California has alternatives to the regulations President Trump banned
President Donald Trump made headlines recently by signing resolutions that bar individual states from setting their own tailpipe emissions standards or mandating the sale of certain vehicles, such as EVs. The truth is, he just reversed a waiver that allowed California and other states to set stricter guidelines than the federal government. Before this loophole, states had alternative ways of influencing emissions.
Mandating the cars available on dealership lots
While the federal government’s EPA may pass emissions rules, dealerships are still local businesses. And thus, states have much more control over dealerships. One way California first pushed for EV adoption was by requiring automakers to sell a certain percentage of zero-emissions vehicles. This is why the first generation of mass-produced EVs came out over a decade ago—and many were California-only.
Other states have pioneered an interesting twist on the California guidelines. Instead of telling dealerships what they can sell, they tell dealerships what percentage of their inventory needs to be zero-emissions vehicles. The logic is that buyers are still free to special order anything they want. But if the lot always has hybrids and EVs, folks will buy them. And dealerships will be eager to sell them.
Stricter emissions testing
The federal government will now be setting emissions standards across the country. But states will still be enforcing these standards for used cars. And many states are a bit loose in their enforcement.
Some states only check cars every few years. Others give cars a pass for the first 10—or even 15—years they are on the road. In Massachusetts, old cars don’t have to pass an emissions test. They just can’t be producing “visible smoke.” Strictly enforcing the emissions laws that exist is another way a state could influence its air quality.
Should California decide their own emissions standards?
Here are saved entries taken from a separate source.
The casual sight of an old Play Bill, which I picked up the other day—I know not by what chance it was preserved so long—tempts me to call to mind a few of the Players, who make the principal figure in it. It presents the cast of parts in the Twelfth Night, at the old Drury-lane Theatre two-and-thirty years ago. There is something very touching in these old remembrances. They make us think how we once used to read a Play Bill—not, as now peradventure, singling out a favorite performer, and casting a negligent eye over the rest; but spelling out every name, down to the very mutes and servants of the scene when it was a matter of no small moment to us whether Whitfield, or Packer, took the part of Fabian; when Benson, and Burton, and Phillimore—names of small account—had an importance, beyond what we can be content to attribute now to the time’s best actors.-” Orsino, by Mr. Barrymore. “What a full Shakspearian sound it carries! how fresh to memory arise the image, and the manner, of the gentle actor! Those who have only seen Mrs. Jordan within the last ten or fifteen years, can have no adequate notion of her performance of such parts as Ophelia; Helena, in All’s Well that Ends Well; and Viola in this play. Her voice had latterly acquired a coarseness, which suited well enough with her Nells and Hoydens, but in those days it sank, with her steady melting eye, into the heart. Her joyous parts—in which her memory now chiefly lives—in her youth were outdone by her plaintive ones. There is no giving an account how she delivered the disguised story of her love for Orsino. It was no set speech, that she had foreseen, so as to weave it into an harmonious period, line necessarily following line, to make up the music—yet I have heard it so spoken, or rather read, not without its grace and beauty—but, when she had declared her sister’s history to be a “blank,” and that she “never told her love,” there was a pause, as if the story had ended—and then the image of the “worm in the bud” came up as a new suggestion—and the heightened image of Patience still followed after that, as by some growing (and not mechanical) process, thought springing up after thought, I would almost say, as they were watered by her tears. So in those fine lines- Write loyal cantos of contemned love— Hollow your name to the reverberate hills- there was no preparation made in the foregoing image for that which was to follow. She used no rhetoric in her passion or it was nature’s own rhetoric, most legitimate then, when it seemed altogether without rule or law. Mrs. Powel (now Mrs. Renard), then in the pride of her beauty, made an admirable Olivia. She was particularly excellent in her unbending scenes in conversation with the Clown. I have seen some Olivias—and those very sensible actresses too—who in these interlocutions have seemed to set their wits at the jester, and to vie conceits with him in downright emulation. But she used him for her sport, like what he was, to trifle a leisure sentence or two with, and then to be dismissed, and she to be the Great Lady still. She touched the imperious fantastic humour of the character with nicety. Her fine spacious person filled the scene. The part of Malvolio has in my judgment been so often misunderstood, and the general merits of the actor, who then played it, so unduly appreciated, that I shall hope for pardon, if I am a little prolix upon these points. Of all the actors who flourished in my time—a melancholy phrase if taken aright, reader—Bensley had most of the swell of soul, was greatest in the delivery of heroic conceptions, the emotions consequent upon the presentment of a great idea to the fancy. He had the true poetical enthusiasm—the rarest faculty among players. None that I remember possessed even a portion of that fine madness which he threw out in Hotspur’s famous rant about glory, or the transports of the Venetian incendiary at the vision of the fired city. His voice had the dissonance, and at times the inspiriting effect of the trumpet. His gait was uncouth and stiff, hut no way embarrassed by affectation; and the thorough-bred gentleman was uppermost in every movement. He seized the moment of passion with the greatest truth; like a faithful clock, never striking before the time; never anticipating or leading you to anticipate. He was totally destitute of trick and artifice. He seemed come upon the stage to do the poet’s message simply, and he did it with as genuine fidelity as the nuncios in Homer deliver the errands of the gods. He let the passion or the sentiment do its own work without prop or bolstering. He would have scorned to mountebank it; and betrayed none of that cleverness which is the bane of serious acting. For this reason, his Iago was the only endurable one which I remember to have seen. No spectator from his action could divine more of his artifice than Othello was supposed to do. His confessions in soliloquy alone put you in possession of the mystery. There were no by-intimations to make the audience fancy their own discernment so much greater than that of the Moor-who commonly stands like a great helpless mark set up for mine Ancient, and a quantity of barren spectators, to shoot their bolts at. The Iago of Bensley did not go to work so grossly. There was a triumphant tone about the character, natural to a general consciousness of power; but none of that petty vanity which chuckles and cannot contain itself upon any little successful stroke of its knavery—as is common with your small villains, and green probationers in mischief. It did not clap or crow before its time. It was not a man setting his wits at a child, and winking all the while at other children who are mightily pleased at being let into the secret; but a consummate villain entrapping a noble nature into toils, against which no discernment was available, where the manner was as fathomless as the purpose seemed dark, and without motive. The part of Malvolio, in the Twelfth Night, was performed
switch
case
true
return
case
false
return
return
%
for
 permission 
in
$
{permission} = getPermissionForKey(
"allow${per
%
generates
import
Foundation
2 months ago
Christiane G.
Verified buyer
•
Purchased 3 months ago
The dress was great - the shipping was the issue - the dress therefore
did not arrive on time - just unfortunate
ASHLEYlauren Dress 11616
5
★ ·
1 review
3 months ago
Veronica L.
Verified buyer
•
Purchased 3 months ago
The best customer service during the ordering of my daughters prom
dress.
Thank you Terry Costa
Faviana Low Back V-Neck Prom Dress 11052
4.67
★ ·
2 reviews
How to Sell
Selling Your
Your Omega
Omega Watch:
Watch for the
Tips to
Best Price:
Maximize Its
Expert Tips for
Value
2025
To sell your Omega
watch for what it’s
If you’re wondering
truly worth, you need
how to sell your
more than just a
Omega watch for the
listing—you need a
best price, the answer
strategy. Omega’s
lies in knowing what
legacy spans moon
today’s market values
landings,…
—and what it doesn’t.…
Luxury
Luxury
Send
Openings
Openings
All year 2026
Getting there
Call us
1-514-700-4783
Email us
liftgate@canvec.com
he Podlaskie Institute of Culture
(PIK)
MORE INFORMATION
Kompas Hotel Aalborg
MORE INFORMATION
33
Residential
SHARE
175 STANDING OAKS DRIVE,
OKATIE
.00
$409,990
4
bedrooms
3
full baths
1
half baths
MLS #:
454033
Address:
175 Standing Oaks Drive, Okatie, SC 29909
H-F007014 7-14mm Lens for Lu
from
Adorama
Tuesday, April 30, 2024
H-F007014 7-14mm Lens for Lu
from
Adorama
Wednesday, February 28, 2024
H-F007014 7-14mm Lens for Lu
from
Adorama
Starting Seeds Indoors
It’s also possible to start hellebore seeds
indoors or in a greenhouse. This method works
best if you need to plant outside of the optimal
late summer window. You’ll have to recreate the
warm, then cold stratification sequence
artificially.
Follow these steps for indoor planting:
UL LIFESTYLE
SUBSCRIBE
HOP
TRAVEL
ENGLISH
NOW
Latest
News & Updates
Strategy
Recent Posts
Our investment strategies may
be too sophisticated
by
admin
You might think, because we all share the air, its quality is a federal issue. But as California struggled with unlivable smog in L.A., improving its regional air quality became a matter of life and death. I’ve written before that it’s foolish to design diesel truck engines destined for North Dakota to meet Los Angeles smog standards. The resulting engines cost more, get worse mpg, and don’t last as long. And this design does nothing to limit greenhouse gases.
This is one reason the federal government originally passed a waiver, allowing states—and even counties—to set stricter emissions guidelines. Seventeen states agreed, voting in unique emissions laws.
When President Trump reversed this waiver he said, “We officially rescued the U.S. auto industry from destruction by terminating the California electric vehicle mandate once and for all.”
California Governor Gavin Newsom responded by saying he’d sue to “stop this latest illegal action by a President who is a wholly owned subsidiary of big polluters.”